Exercise aim: Some lines below may hold the string "GitLab". Count them and give only the total.

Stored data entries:
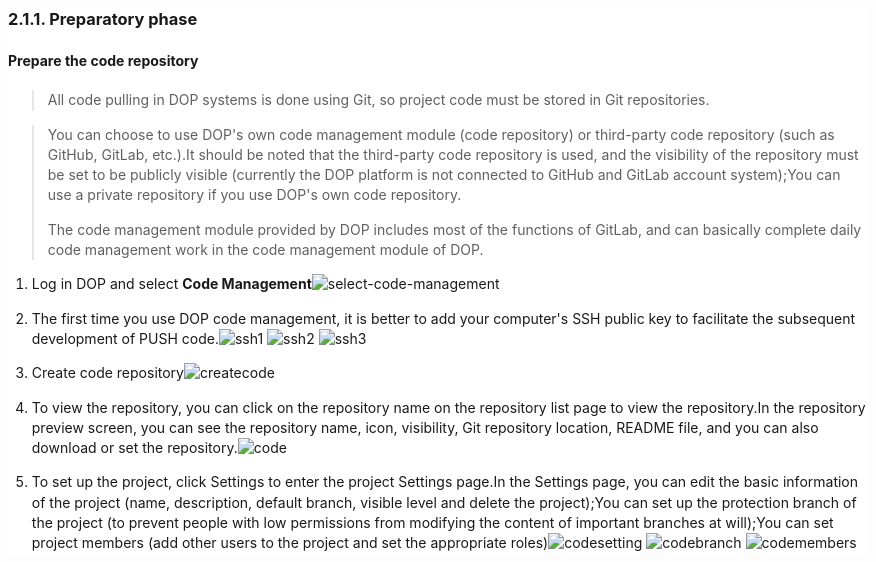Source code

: ### 2.1.1. Preparatory phase

#### Prepare the code repository

> All code pulling in DOP systems is done using Git, so project code must be stored in Git repositories.
>

> You can choose to use DOP's own code management module (code repository) or third-party code repository (such as GitHub, GitLab, etc.).It should be noted that the third-party code repository is used, and the visibility of the repository must be set to be publicly visible (currently the DOP platform is not connected to GitHub and GitLab account system);You can use a private repository if you use DOP's own code repository.
>
> The code management module provided by DOP includes most of the functions of GitLab, and can basically complete daily code management work in the code management module of DOP.

1. Log in DOP and select **Code
   Management**![select-code-management](https://user-images.githubusercontent.com/17808702/59644753-e2f4ce00-91a0-11e9-8f41-06b74c184941.png)
2. The first time you use DOP code management, it is better to add your computer's SSH public key to facilitate the
   subsequent development of PUSH
   code.![ssh1](https://user-images.githubusercontent.com/17808702/59644769-f99b2500-91a0-11e9-96c3-9b4f5f2a65dd.png)
   ![ssh2](https://user-images.githubusercontent.com/17808702/59644771-fa33bb80-91a0-11e9-8b1c-abc6f422b596.png)
   ![ssh3](https://user-images.githubusercontent.com/17808702/59644772-fa33bb80-91a0-11e9-9308-f20e7c99b442.png)

3. Create code
   repository![createcode](https://user-images.githubusercontent.com/17808702/59644808-264f3c80-91a1-11e9-8fd9-4ba1388ca338.png)

4. To view the repository, you can click on the repository name on the repository list page to view the repository.In
   the repository preview screen, you can see the repository name, icon, visibility, Git repository location, README
   file, and you can also download or set the
   repository.![code](https://user-images.githubusercontent.com/17808702/59644879-880fa680-91a1-11e9-812a-8364a905d248.png)

5. To set up the project, click Settings to enter the project Settings page.In the Settings page, you can edit the basic
   information of the project (name, description, default branch, visible level and delete the project);You can set up
   the protection branch of the project (to prevent people with low permissions from modifying the content of important
   branches at will);You can set project members (add other users to the project and set the appropriate
   roles)![codesetting](https://user-images.githubusercontent.com/17808702/59644902-a2498480-91a1-11e9-8c5b-23cd882c118f.png)
   ![codebranch](https://user-images.githubusercontent.com/17808702/59644943-d624aa00-91a1-11e9-9dc2-d757eac7d312.png)
   ![codemembers](https://user-images.githubusercontent.com/17808702/59644961-eb99d400-91a1-11e9-8bea-a9e8d454f37e.png)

Output for this exercise: 2